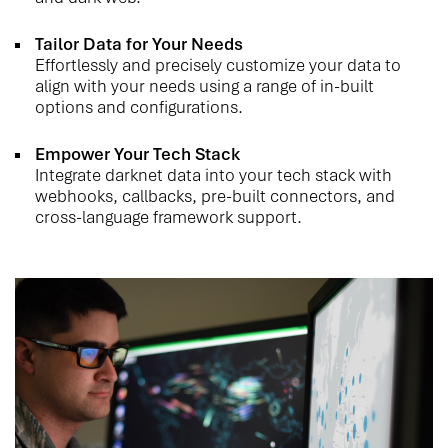
Tailor Data for Your Needs
Effortlessly and precisely customize your data to
align with your needs using a range of in-built
options and configurations.
Empower Your Tech Stack
Integrate darknet data into your tech stack with
webhooks, callbacks, pre-built connectors, and
cross-language framework support.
---------------
ASSIGNMENT: Reproduce the text of the material above word for word, omitting the pictures from your answer.

SOLUTION FOR THIS EXERCISE:
Tailor Data for Your Needs
Effortlessly and precisely customize your data to
align with your needs using a range of in-built
options and configurations.
Empower Your Tech Stack
Integrate darknet data into your tech stack with
webhooks, callbacks, pre-built connectors, and
cross-language framework support.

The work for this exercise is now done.